Pada 54-54 SM, the Triumvir Marcus Licinius Crassus biarkan invasi sembrono dan tanpa basa-basi dari Parthia (Turki modern). Raja-raja Parthia telah berusaha keras untuk menghindari konflik, tetapi masalah politik di negara Romawi memaksa masalah ini. Roma dipimpin oleh tiga dinasti yang bersaing, Crassus, Pompey, dan Caesar, dan mereka semua tunduk pada penaklukan asing dan kemuliaan militer.

Di Carrhae, pasukan Romawi dihancurkan, dan Crassus terbunuh. Dengan kematian Crassus, konfrontasi terakhir antara Caesar dan Pompey menjadi tak terhindarkan. Bukan penyeberangan Rubicon yang merupakan lonceng kematian Republik, tetapi kematian Crassus di Carrhae.

Di Hutan Teutoburg, tiga legiun di bawah gubernur Germania Publius Quinctilius Varus dan gantungan sipil mereka disergap dan hampir musnah oleh Cherusci yang konon bersahabat yang dipimpin oleh Arminius. Varus dilaporkan sombong dan kejam, dan dikenai pajak yang berat pada suku-suku Jerman.

Kerugian total Romawi dilaporkan antara 10.000 dan 20.000, tetapi bencana berarti bahwa perbatasan bersatu di Rhine daripada Elbe seperti yang direncanakan. Kekalahan ini menandai berakhirnya harapan ekspansi Romawi di Rhine.

Pada 376 M, orang-orang Goth memohon pada Roma agar mereka dapat menyeberangi Danube untuk melarikan diri dari perampasan Atilla si Hun. Valens, yang berbasis di Antiokhia, melihat peluang untuk mendapatkan pemasukan baru dan pasukan yang tangguh. Dia setuju untuk pindah, dan 200.000 orang pindah melintasi sungai ke Kekaisaran.

Namun, migrasi besar-besaran ini menghasilkan serangkaian konflik antara rakyat Jerman yang kelaparan dan pemerintahan Romawi yang tidak mau memberi makan atau membubarkan orang-orang ini. Pada 9 Agustus 378 M, pasukan Goth dipimpin oleh Fritigern bangkit dan menyerang bangsa Romawi. Valens terbunuh, dan pasukannya kalah dari para pemukim. Dua pertiga dari tentara Timur terbunuh. Ammianus Marcellinus menyebutnya "awal kejahatan bagi kekaisaran Romawi dulu dan sesudahnya."

Menjelang abad ke-5 M, Kekaisaran Romawi hancur total.
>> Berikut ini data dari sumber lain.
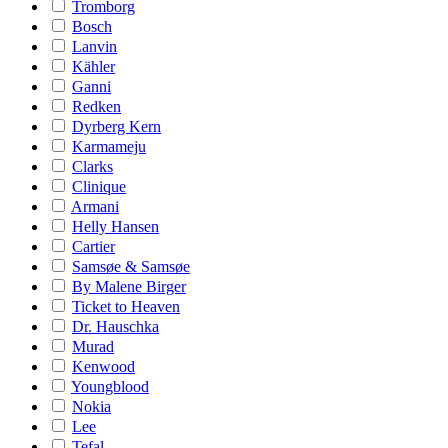
Tromborg
Bosch
Lanvin
Kähler
Ganni
Redken
Dyrberg Kern
Karmameju
Clarks
Clinique
Armani
Helly Hansen
Cartier
Samsøe & Samsøe
By Malene Birger
Ticket to Heaven
Dr. Hauschka
Murad
Kenwood
Youngblood
Nokia
Lee
Tefal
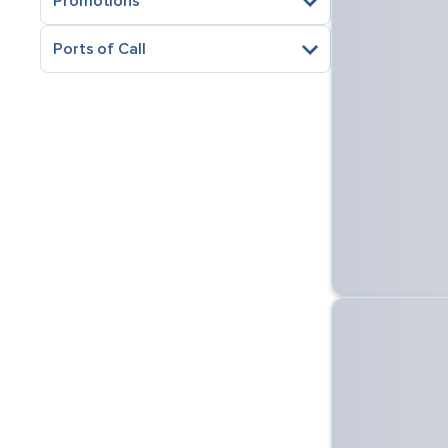
Promotions
Ports of Call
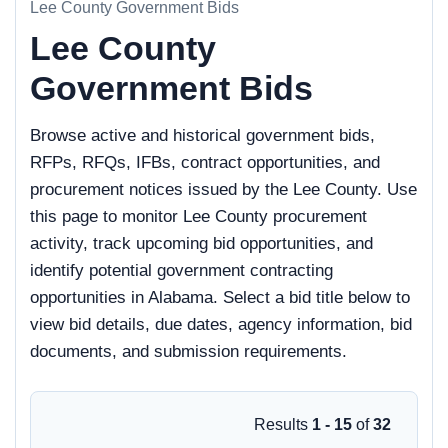
Lee County Government Bids
Lee County
Government Bids
Browse active and historical government bids,
RFPs, RFQs, IFBs, contract opportunities, and
procurement notices issued by the Lee County. Use
this page to monitor Lee County procurement
activity, track upcoming bid opportunities, and
identify potential government contracting
opportunities in Alabama. Select a bid title below to
view bid details, due dates, agency information, bid
documents, and submission requirements.
Results
1 - 15
of
32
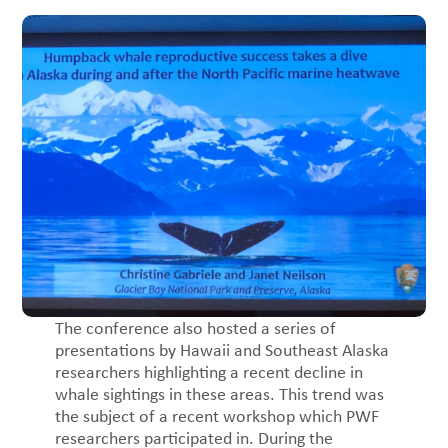
The conference also hosted a series of
presentations by Hawaii and Southeast Alaska
researchers highlighting a recent decline in
whale sightings in these areas. This trend was
the subject of a recent workshop which PWF
researchers participated in. During the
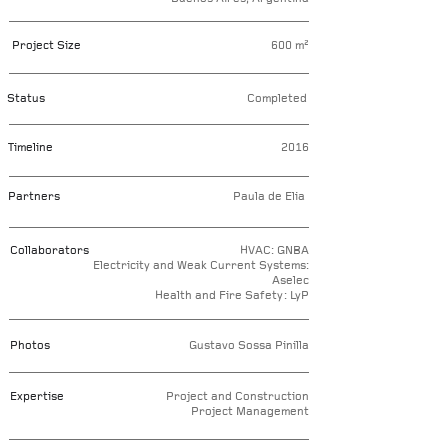
Project Size
600 m²
Status
Completed
Timeline
2016
Partners
Paula de Elia
Collaborators
HVAC: GNBA
Electricity and Weak Current Systems:
Aselec
Health and Fire Safety: LyP
Photos
Gustavo Sossa Pinilla
Expertise
Project and Construction
Project Management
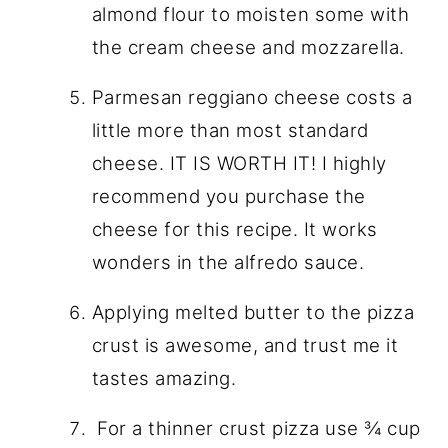
almond flour to moisten some with
the cream cheese and mozzarella.
Parmesan reggiano cheese costs a
little more than most standard
cheese. IT IS WORTH IT! I highly
recommend you purchase the
cheese for this recipe. It works
wonders in the alfredo sauce.
Applying melted butter to the pizza
crust is awesome, and trust me it
tastes amazing.
For a thinner crust pizza use ¾ cup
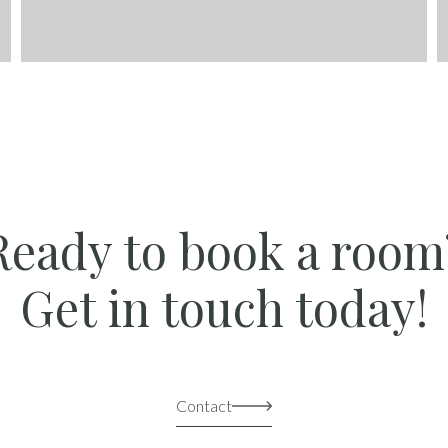
Ready to book a room
Get in touch today!
Contact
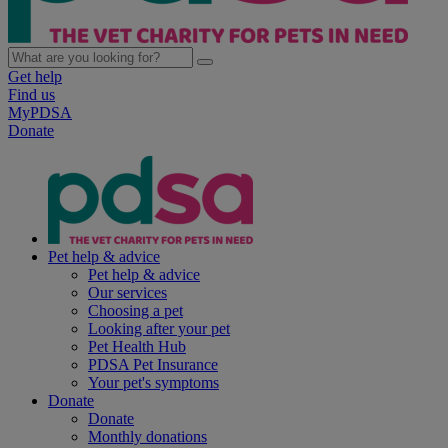
Get help
Find us
MyPDSA
Donate
Pet help & advice
Pet help & advice
Our services
Choosing a pet
Looking after your pet
Pet Health Hub
PDSA Pet Insurance
Your pet's symptoms
Donate
Donate
Monthly donations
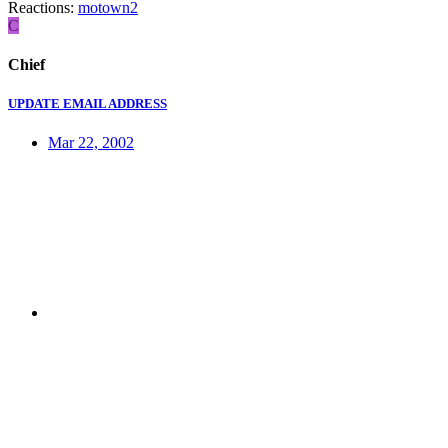
Reactions:
motown2
C
Chief
UPDATE EMAIL ADDRESS
Mar 22, 2002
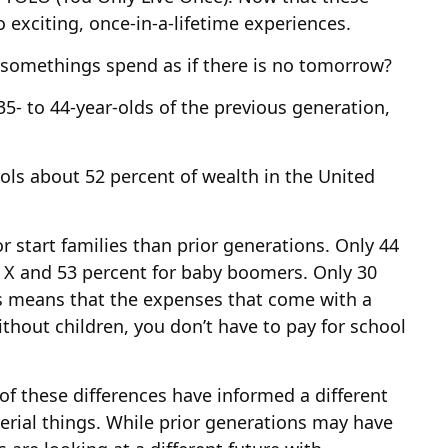
 exciting, once-in-a-lifetime experiences.
y-somethings spend as if there is no tomorrow?
35- to 44-year-olds of the previous generation,
rols about 52 percent of wealth in the United
r start families than prior generations. Only 44
n X and 53 percent for baby boomers. Only 30
his means that the expenses that come with a
Without children, you don’t have to pay for school
 of these differences have informed a different
erial things. While prior generations may have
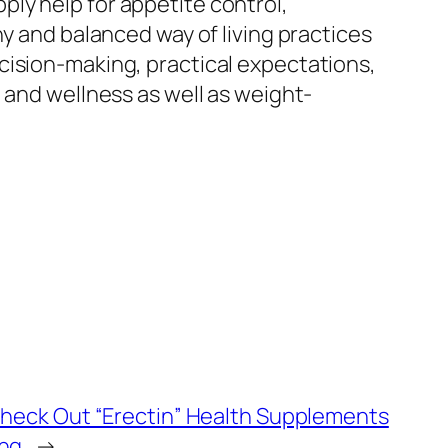
ly help for appetite control,
hy and balanced way of living practices
cision-making, practical expectations,
 and wellness as well as weight-
Check Out “Erectin” Health Supplements
ing
→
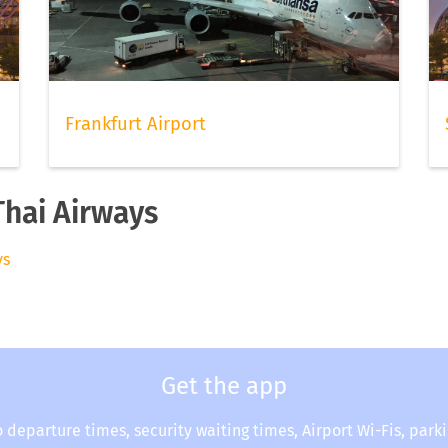
Frankfurt Airport
Thai Airways
ys
Get the app
o departure times, security waiting times, Airport Wi-Fis, park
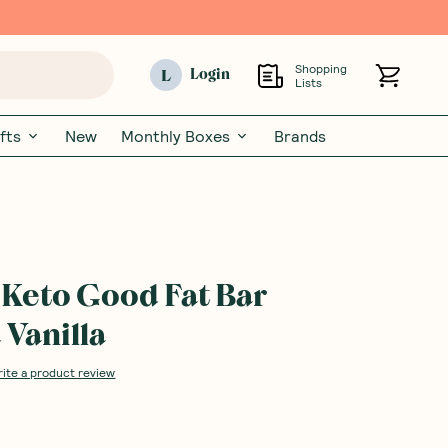
Shopping
L
Login
Lists
fts
New
Monthly Boxes
Brands
Keto Good Fat Bar
Vanilla
rite a product review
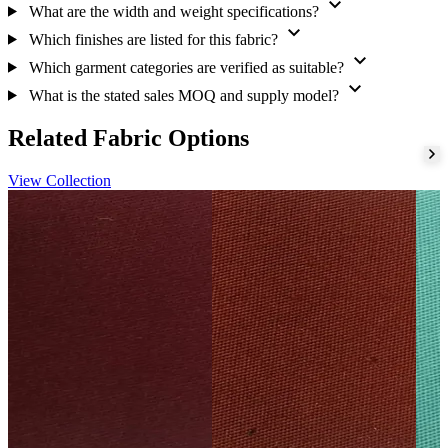
expand_more
for purchase discussions. For practical inspection guidance, review
What are the width and weight specifications?
these
cotton quality checks
.
expand_more
Which finishes are listed for this fabric?
expand_more
Next step
Which garment categories are verified as suitable?
expand_more
Share your garment brief with the sourcing team to discuss
What is the stated sales MOQ and supply model?
suitability, sampling and ordering requirements.
Related Fabric Options
View Collection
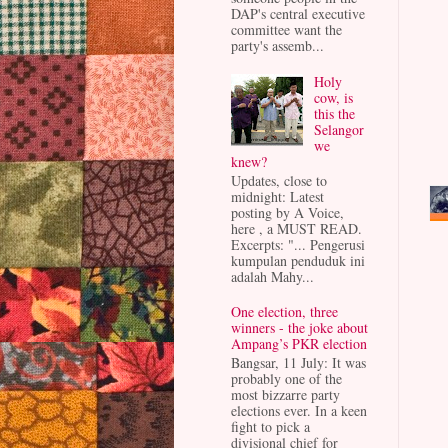
DAP's central executive
committee want the
party's assemb...
Holy
cow, is
this the
Selangor
we
knew?
Updates, close to
midnight: Latest
posting by A Voice,
here , a MUST READ.
Excerpts: "... Pengerusi
kumpulan penduduk ini
adalah Mahy...
One election, three
winners - the joke about
Ampang’s PKR election
Bangsar, 11 July: It was
probably one of the
most bizzarre party
elections ever. In a keen
fight to pick a
divisional chief for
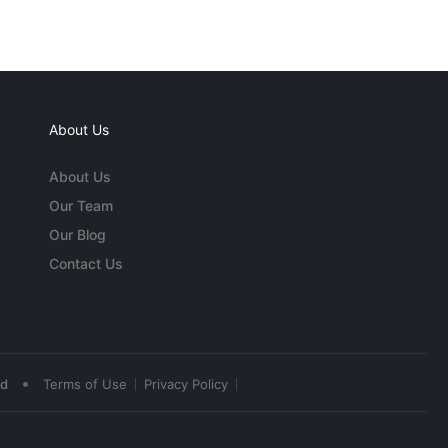
About Us
About Us
Our Team
Our Blog
Contact Us
•
ed
Terms of Use
Privacy Policy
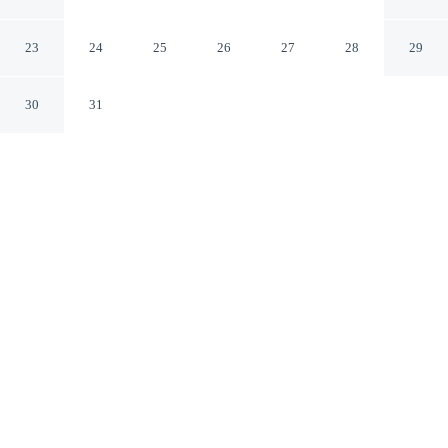
Changwon South Gyeongsang
23
24
25
26
27
28
29
30
31
CHECK IN
CHECK OUT
5:00 PM
12:00 PM
Discover a welcoming place to stay at Hotel Chicago,
where comfort and convenience come together, you'll be
within a 5-minute drive of Changwon Exhibition
Convention Center and Changwon Civil Stadium. This
hotel is 50 minutes drive to Gimhae Lotte Water Park
and 5 minutes drive to Changwon Velodrome.
Unwind and recharge with complimentary high-speed WiFi, daily
housekeeping, a private bathroom with premium toiletries, rainfall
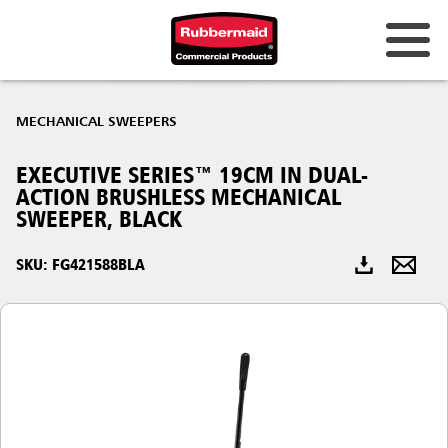
Australia & New Zealand
MECHANICAL SWEEPERS
China (CN)
EXECUTIVE SERIES™ 19CM IN DUAL-
Hong Kong
ACTION BRUSHLESS MECHANICAL
Korea (KR)
SWEEPER, BLACK
Japan (JP)
SKU: FG421588BLA
Philippines
Vietnam (VN)
Thailand (TH)
Singapore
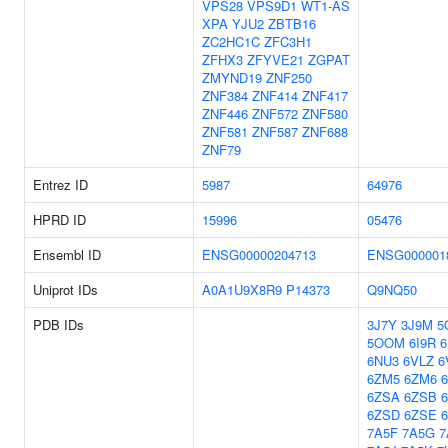
VPS28
VPS9D1
WT1-AS
XPA
YJU2
ZBTB16
ZC2HC1C
ZFC3H1
ZFHX3
ZFYVE21
ZGPAT
ZMYND19
ZNF250
ZNF384
ZNF414
ZNF417
ZNF446
ZNF572
ZNF580
ZNF581
ZNF587
ZNF688
ZNF79
Entrez ID
5987
64976
HPRD ID
15996
05476
Ensembl ID
ENSG00000204713
ENSG000001
Uniprot IDs
A0A1U9X8R9
P14373
Q9NQ50
PDB IDs
3J7Y
3J9M
5
5OOM
6I9R
6
6NU3
6VLZ
6
6ZM5
6ZM6
6ZSA
6ZSB
6ZSD
6ZSE
7A5F
7A5G
7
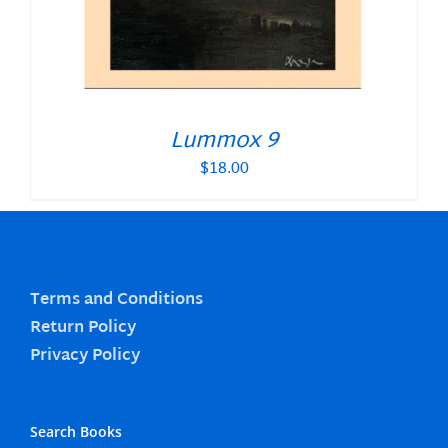
Lummox 9
$
18.00
Terms and Conditions
Return Policy
Privacy Policy
Search Books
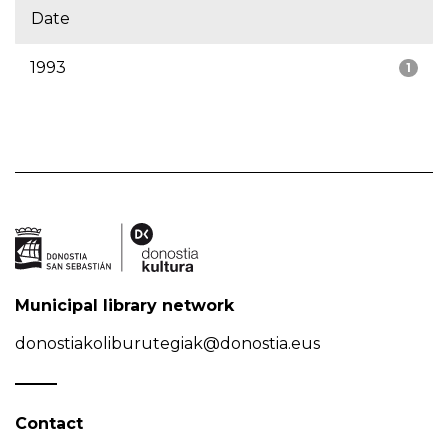
Date
1993
1
Municipal library network
donostiakoliburutegiak@donostia.eus
Contact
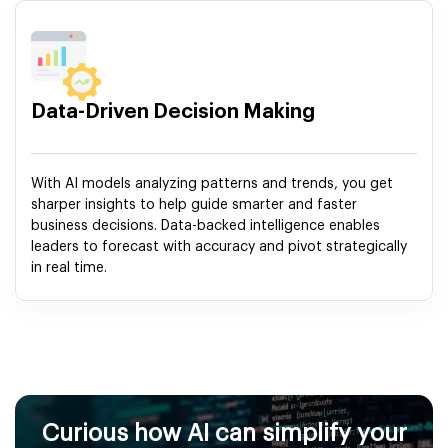
Data-Driven Decision Making
With AI models analyzing patterns and trends, you get
sharper insights to help guide smarter and faster
business decisions. Data-backed intelligence enables
leaders to forecast with accuracy and pivot strategically
in real time.
Curious how AI can simplify your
Raja Visigoth dan Alaric yang biadab adalah raja, dan ia bernegosiasi untuk menginstal salah satu miliknya sendiri, Priscus Attalus, sebagai kaisar. Bangsa Romawi menolak untuk mengakomodasi dia, dan dia menyerang Roma pada 24 Agustus, 410 M.

Sebuah serangan terhadap Roma secara simbolis serius, itulah sebabnya Alaric memecat kota itu, tetapi Roma tidak lagi secara politis pusat, dan pemecatan itu bukanlah kekalahan militer Romawi.